Injeção Intracitoplasmática de Espermatozóide (ICSI)

A técnica de ICSI surgiu em 1992. Começou a ser utilizada por nós em 1994, com a nossa primeira gestação e nascimento ocorrendo em 1994. O procedimento básico desta técnica é conhecido como micromanipulação, e começou a ser desenvolvido no início dos anos 90, com o objetivo de dar um “empurrãozinho” aos espermatozóides com pouca força de locomoção.

Com o auxilio de um microscópio especial e de uma microagulha, o espermatozóide é injetado diretamente no interior do óvulo. Com essa técnica, basta que se tenha um único espermatozóide saudável para a fertilização tornar-se possível. Depois do procedimento em laboratório, a implantação segue os mesmos princípios da fertilização in vitro convencional. A transferência embrionária para a cavidade uterina é realizada habitualmente no 2º ou 3º dia após a captação dos óvulos, assim como na fertilização convencional.

Também pode ser feita no 5º dia, se for indicada em uma fase mais avançada de seu desenvolvimento, denominada de blastocisto. É habitualmente realizada sem necessidade de sedação, com a paciente em posição ginecológica, com a bexiga cheia e guiado por ultra-sonografia via abdominal.

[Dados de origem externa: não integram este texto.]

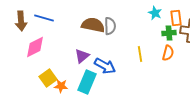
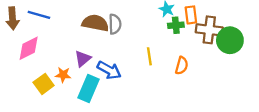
green cross: (169, 33) -> (176, 25), moved
orange semicircle: (168, 53) -> (182, 66), moved
orange star: (61, 86) -> (63, 75), moved

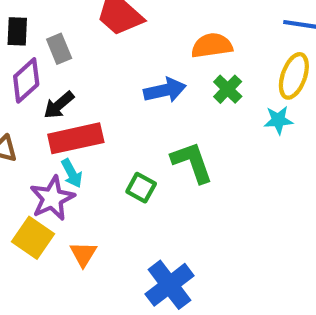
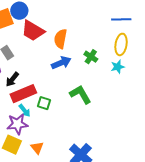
orange semicircle: (212, 46) -> (60, 39), moved, turned -60
green square: (141, 188) -> (44, 103), moved
purple star: (52, 198) -> (17, 124), turned 30

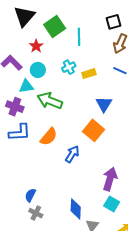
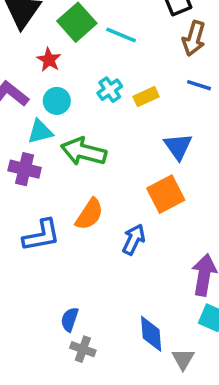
cyan line: (79, 37) -> (121, 35), turned -60
orange square: (94, 130) -> (166, 194), turned 30
blue L-shape: (20, 133) -> (41, 235), moved

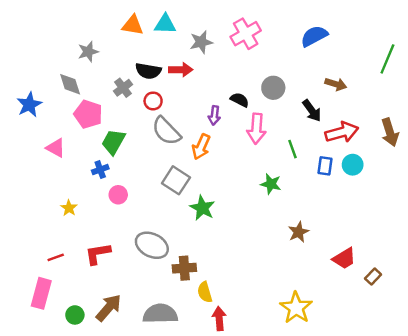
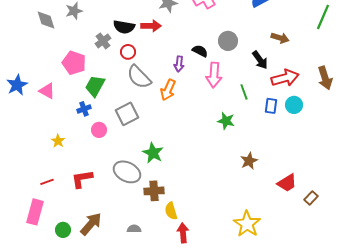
gray diamond: (70, 84) -> (46, 20), moved
blue star: (29, 105) -> (17, 85), moved
gray square: (176, 180) -> (127, 114), moved, turned 30
green star: (202, 208) -> (153, 153), moved
gray semicircle: (160, 314) -> (134, 229), size x0.5

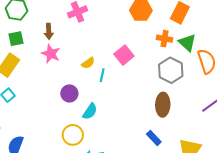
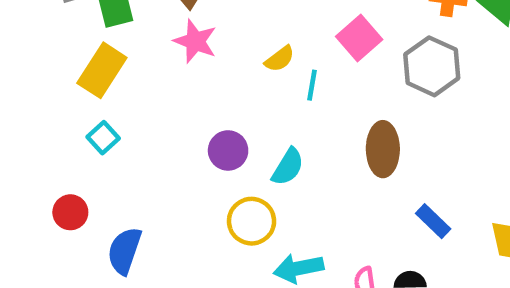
gray hexagon: (171, 70) -> (432, 66), moved
purple circle: (69, 93) -> (228, 150), moved
brown ellipse: (163, 105) -> (383, 149), moved

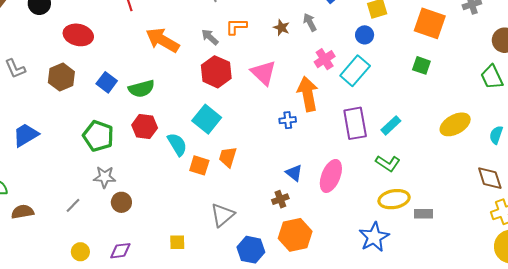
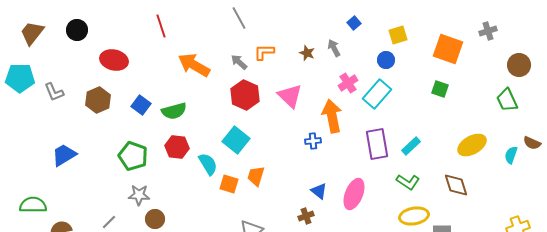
brown diamond: (490, 178) -> (456, 185), moved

A ICSI pode ser utilizada nos seguintes casos:

 

  • casais que tenham pouca quantidade ou baixa qualidade de espermatozóides;
  • nos casos de pacientes com vasectomia prévia ou qualquer outra alteração do sistema reprodutor masculino, que não permita a saída de espermatozóides no ejaculado;
  • infertilidade sem causa aparente;
  • quando houve falha de fertilização pela técnica convencional.